▶ **Texte à lire**
%%

Les ateliers indépendants au cœur du défi de la mobilité
Un parc âgé de 12,3 ans en moyenne, six interventions sur dix réalisées dans les ateliers multimarques et un mil- lion d’emplois dans l’Union européenne: l’écosystème de la rechange indépendante est vital pour assurer la mobilité dans l’UE. Étude éclairante de la Figiefa, avec Roland Berger, pour plaider la cause – et donc la place – de l’IAM dans la galaxie automobile européenne.
En finir avec le “strapontin“ concédé à l’après-vente indépendante dans les instances bruxelloises ! La Figiefa veut faire bouger les lignes et donner à cet écosystème, moteur de la mobilité européenne, la place qu’elle mérite. Et pour plaider sa cause, la voix de la rechange indépendante s’est appuyée sur une vaste enquête réalisée par le cabinet Roland Berger auprès de 380 distributeurs de pièces de rechange et 25 experts du secteur.
Les résultats de l’enquête sont sans appel : sans la rechange indépendante, la mobilité européenne serait en panne! Le parc roulant vieillit inexorablement et atteint 12,3 ans d’âge moyen. L’étude rappelle également que 70 % des véhicules circulant sur les routes européennes dépassent les quatre ans, la barre fatidique pour les réseaux de marque constructeur, et qu’en outre 20 à 30 % des véhicules entretenus dans les ateliers de réparation de carrosserie ont moins de trois ans. «En d’autres termes, c’est principalement l’IAM qui assure l’entretien du parc automobile de près de 280 millions de véhicules dans l’UE (voitures particulières et véhicules utilitaires légers et lourds) », insistent les analystes.

%%

▶ **Données extraites**
%%

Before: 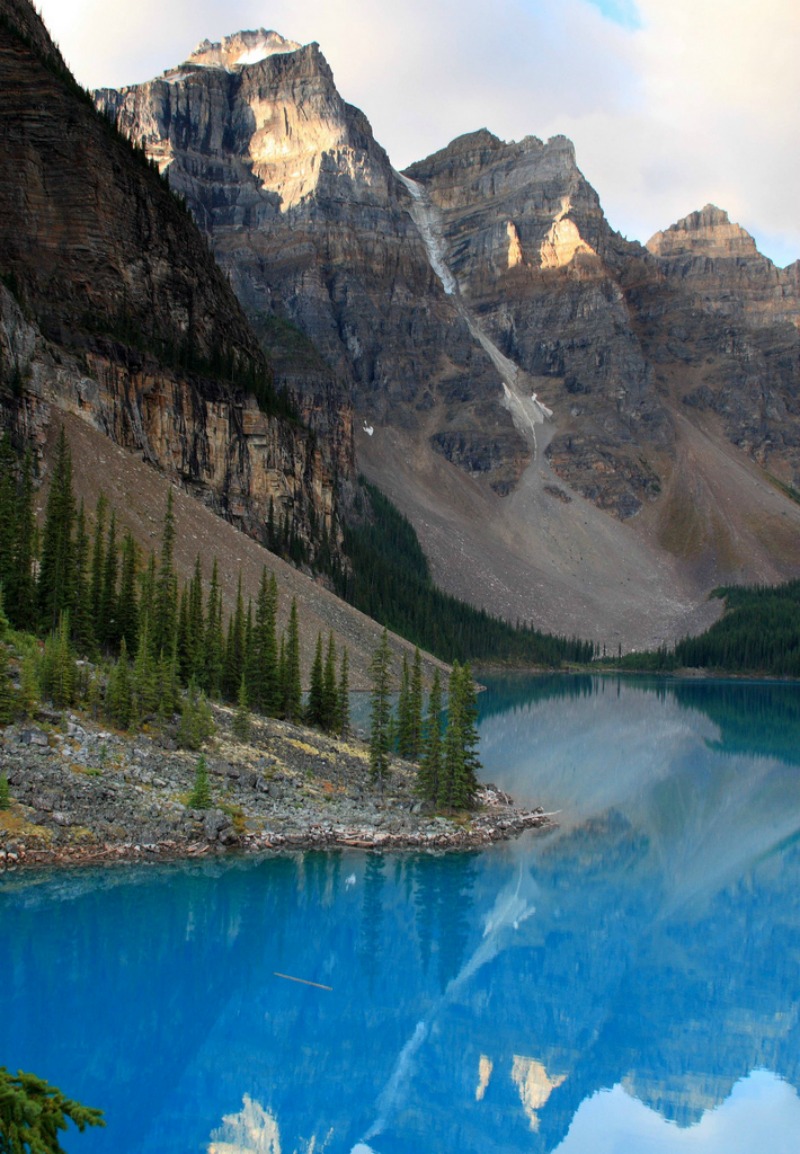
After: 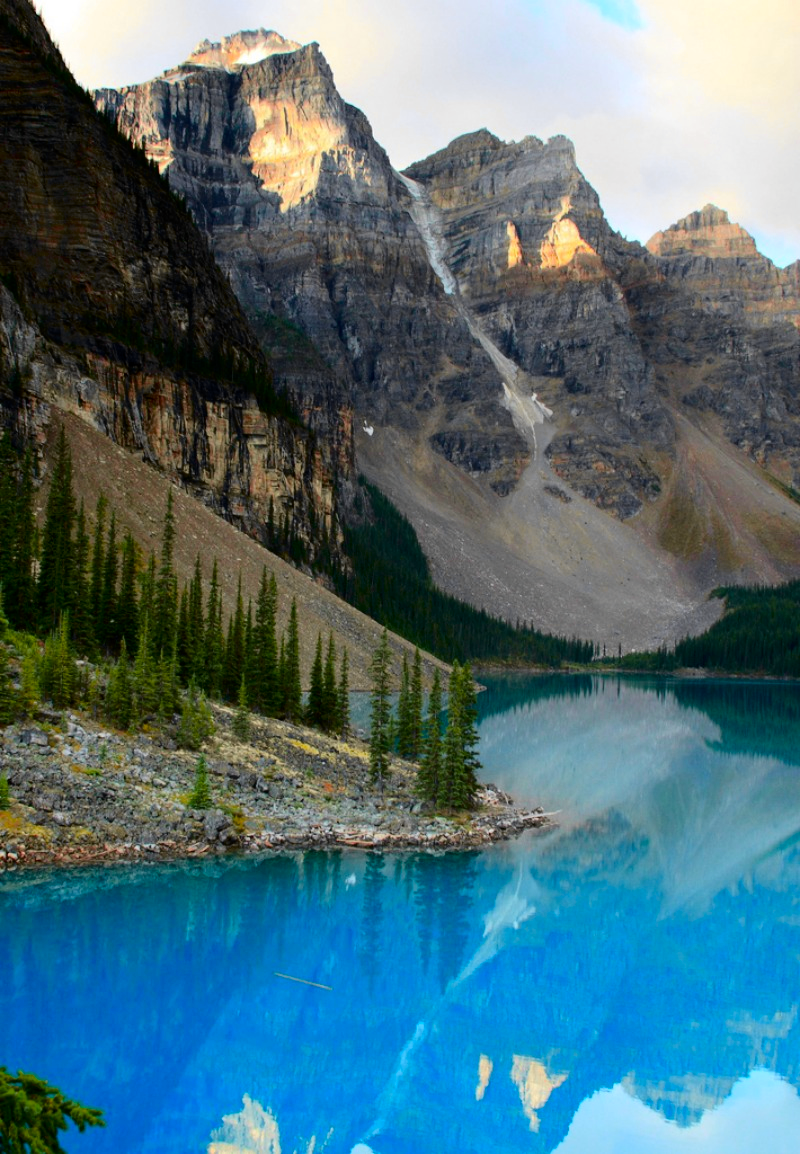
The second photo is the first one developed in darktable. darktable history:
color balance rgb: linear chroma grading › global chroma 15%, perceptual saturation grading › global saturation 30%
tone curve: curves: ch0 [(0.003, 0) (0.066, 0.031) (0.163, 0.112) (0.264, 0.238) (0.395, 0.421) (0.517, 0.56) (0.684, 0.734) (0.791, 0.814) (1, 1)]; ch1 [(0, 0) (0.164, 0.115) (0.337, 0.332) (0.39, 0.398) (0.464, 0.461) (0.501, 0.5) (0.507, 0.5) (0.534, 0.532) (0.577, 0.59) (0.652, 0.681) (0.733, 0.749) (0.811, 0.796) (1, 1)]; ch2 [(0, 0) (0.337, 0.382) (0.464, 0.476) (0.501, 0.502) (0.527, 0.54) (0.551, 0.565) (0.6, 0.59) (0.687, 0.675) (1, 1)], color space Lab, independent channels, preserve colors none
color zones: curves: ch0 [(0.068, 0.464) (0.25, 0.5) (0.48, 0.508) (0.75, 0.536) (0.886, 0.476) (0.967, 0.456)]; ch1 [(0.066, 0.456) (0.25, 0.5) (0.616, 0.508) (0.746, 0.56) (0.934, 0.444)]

%%

▶ **À produire**
Répondez à ces questions d'après le texte sur la rechange indépendante :
1. Combien d'emplois l'écosystème de la rechange indépendante représente-t-il dans l'Union européenne ?
2. Auprès de combien de distributeurs de pièces de rechange le cabinet Roland Berger a-t-il mené son enquête ?
3. Quelle part des véhicules circulant sur les routes européennes dépasse les quatre ans ?
La liste provient d'une autre source que le texte.

▶ **Résultat correct**
1. Un million d'emplois.
2. 380 distributeurs.
3. 70 %.